I was at a party last night with all these Johns Hopkins oncologists. (I did not crash; I was invited. I brought apple granola as a hostess gift, even though Charlie was the one who took the afternoon off from curing cancer to make the super yummy white sauce lasagna.) But so anyway, apropos (maybe) of your last post, I got to talking to these folks, and they were really nice and humane and I liked how they talked about their kids and they were enjoying the wine, and everything like that. And then in three of these conversations it became clear, to me, that what they were casually doing was working out this argument that the practice of medicine can be largely replaced with a series of algorithms or logic shrubberies or something. That in a way the doctor doesn't even need to be present.
Which I don't dig, because it seems--as I stupidly said with my actual mouth in the first conversation rather than by tensing my shoulders or looking momentarily ceilingwards as I ought to have--like a defense of the practice of spending five minutes with a patient, locating them (the plural pronoun as a gender-neutral will prevail, so let's just practice getting over it) on the appropriate logic shrubbery and heading to the next roomlet to avoid eye-contact with the next (he or she or they, hope, still, despite waiting in this tiny room with the cross-section of the human throat and tongue and sinus emblazoned with the name of a pharmaceutical company and a copy of Red Book) patient by consulting the next chart. I'm willing to keep being patient if the doctors will keep practicing; otherwise, no. But so I said to the really nice and smart man who teaches Medical Inference--which is kind of awesome--I said, said I, that as undeniably useful as the statistical understanding of medical causality is, long may it ride, statistical understanding also seems like the cause of lots of missed or partial diagnoses, and it also seems a philosophical defense of spending only five minute with your patient because, after all, for purposes of healing they're just a set of symptoms to be divided as neatly as possible from the total set of personal phenomena.

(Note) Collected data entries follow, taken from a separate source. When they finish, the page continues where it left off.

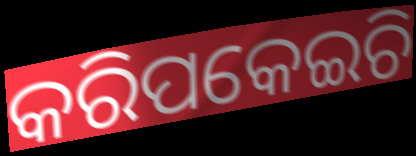
କରିପକେଇଚି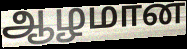
ஆழமான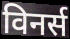
विनर्सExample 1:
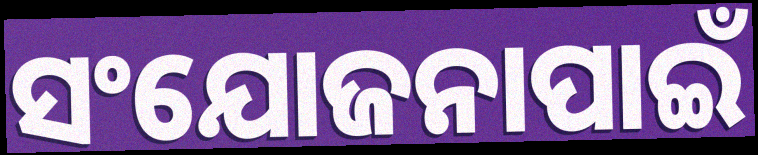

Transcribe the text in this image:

ସଂଯୋଜନାପାଇଁ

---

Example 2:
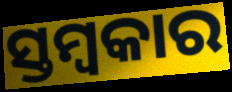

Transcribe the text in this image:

ସ୍ତମ୍ବକାର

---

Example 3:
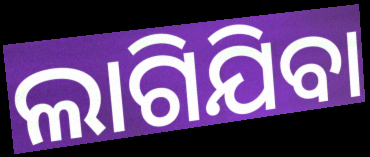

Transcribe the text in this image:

ଲାଗିଯିବା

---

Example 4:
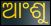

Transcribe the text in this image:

ଆଂଶୁ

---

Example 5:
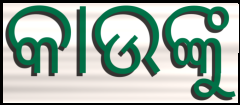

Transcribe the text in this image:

କାଉଙ୍କୁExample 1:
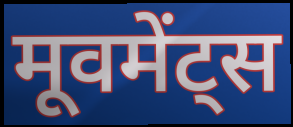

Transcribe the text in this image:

मूवमेंट्स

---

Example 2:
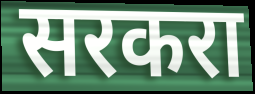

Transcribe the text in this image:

सरकरा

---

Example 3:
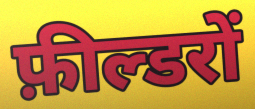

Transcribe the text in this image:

फ़ील्डरों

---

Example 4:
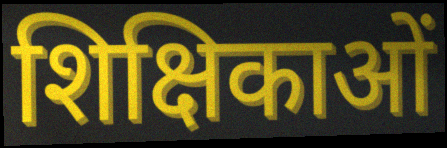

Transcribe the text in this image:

शिक्षिकाओं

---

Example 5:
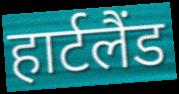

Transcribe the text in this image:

हार्टलैंड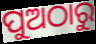
ପୁଅଠାରୁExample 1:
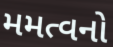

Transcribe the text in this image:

મમત્વનો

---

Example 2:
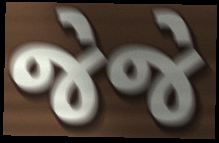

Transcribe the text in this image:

જેજે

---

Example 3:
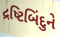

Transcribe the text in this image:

દ્રષ્ટિબિંદુને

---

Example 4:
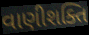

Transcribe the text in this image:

વાણીશક્તિ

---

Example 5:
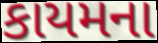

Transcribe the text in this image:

કાયમના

He seemed a little hurt by that. Do I get to get hurt if someone suggests that most education is actually dyseducation? I sort of wish that people would say that to me more often. And of course I hadn't meant to be aggressive, although clearly I was a little, at this party with the multiple yummy lasagnas and the Chiantis that didn't change my mind about Chianti and the talk of children.
But so a couple things. One is that it seems like a problem if long practice and even deep competence make us skip the first step of open observation. Not scanning for the most obvious things but allowing the senses a moment of soft focus to see what might constellate in that moment: maybe something orbiting around something else in a wholly unexpected way. Maybe the answer to a question one hadn't even consciously framed. Number two is this: we're basically herd animals, and although it's hard to see, we spend a ton of time and energy achieving consensus. We're pushing each other around or running the personal edition of the deep-consensus software all the freeriggin' time. The fact that I can't spell consensus but change it when the spellcheck thingy tells me to is the tip of the assberg. (There goes my neighbor Rob in dad jeans. These are not the right jeans. And so forth. Serious, those jeans don't look good, and his hat is pulled own too far, and what's he going to do with that folding chair?) These good people were standing around at the nice party telling me politely to believe a particular thing about the medical product I'm supposed to gratefully buy.
So much militates against the sort of openness you're describing. But I think that something like What Is Perceptible When You're More Open to Data That You've Ever Been Before is my version of God at the moment.
So I never got to Wichita Mind Control. It was Bruce Conner's phrase for the feeling when he first sat listening to Harry Smith's deeply weird and centripetal Anthology of American Folk Music in the Wichita public library. For the first time, he said, " I was sure something was going on in the country besides Wichita mind control.” Statistically, in some distant galaxy a Sophia Lauren who will never leave Rome is making an unheard-of type of lasagna with a vegetable that tastes like chlorophyll butter and the smell of ambergris. A 14 year-old Keith Richards is fiddling with the dial of his radio at 2AM to hear Muddy Waters through the staticky surf of G.I. radio. And a doctor is sitting down to an excellent meal in expectation of a two hour conversation during which he will seldom speak.